Two drivers suffered serious injuries when their cars collided in Mount Airy, North Carolina (NC), on the afternoon of April 26, 2015. The wreck, which a state trooper described to the local newspaper as being "left front quarter-panel to left front quarter-panel," occurred at a curve along Riverside Drive near the intersection with Crossingham Road.
The driver of the car that crossed the center line of the rural highway also known as NC 104, appears to have been speeding before drifting into the path of oncoming traffic. The exact natures of the injuries the at-fault driver and the person behind the wheel of the other vehicle were not reported, but one of the people needed to be flown by hospital to the Wake Forest University medical center for lifesaving treatment.

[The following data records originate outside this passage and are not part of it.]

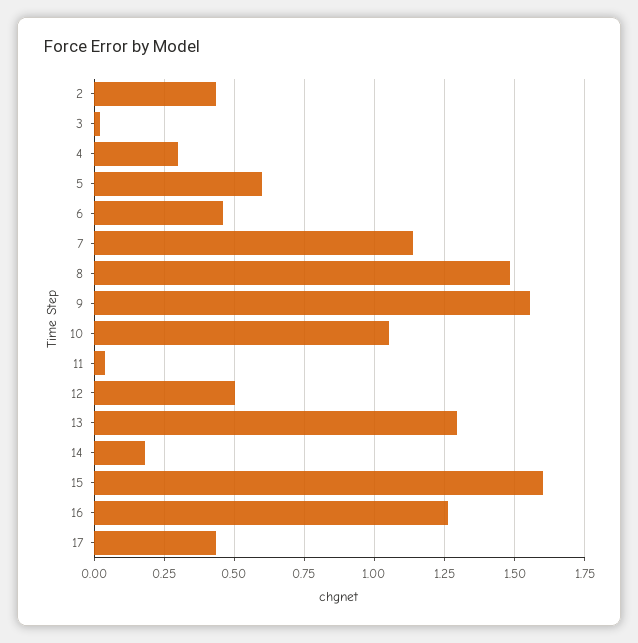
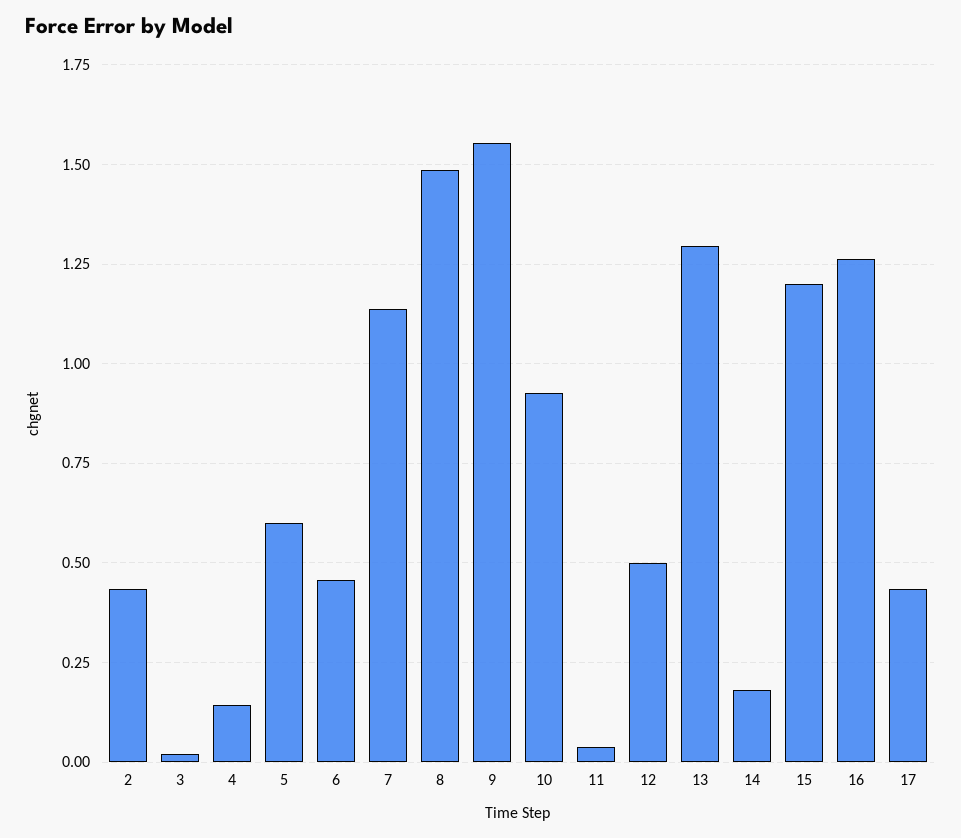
  {
    "2": 0.425,
    "3": 0.025,
-   "4": 0.3,
+   "4": 0.15,
    "5": 0.6,
    "6": 0.45,
    "7": 1.125,
    "8": 1.475,
    "9": 1.55,
-   "10": 1.05,
+   "10": 0.925,
    "11": 0.05,
    "12": 0.5,
    "13": 1.3,
    "14": 0.175,
-   "15": 1.6,
+   "15": 1.2,
    "16": 1.275,
    "17": 0.425
  }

My North Carolina personal injury law firm colleagues and I know from experience, however, that head-on collisions and wreck that comes close to being head-ons often leave people with traumatic brain injuries, broken bones, spine and neck injuries, and even burns from the heat and friction created by rapidly deploying airbags.
A problem that needs to be addressed in light of this wreck is the tendency of drivers to take highway curves at unsafe speeds. This bad habit can become particularly pronounced on narrow rural routes that people use often without encountering many other cars or trucks. People can get too comfortable and inattentive when they get very familiar with certain roads and traffic patterns. The lesson a crash like one in Mount Airy teaches is that everyone needs to travel around curves under control and always be alert to unexpected dangers.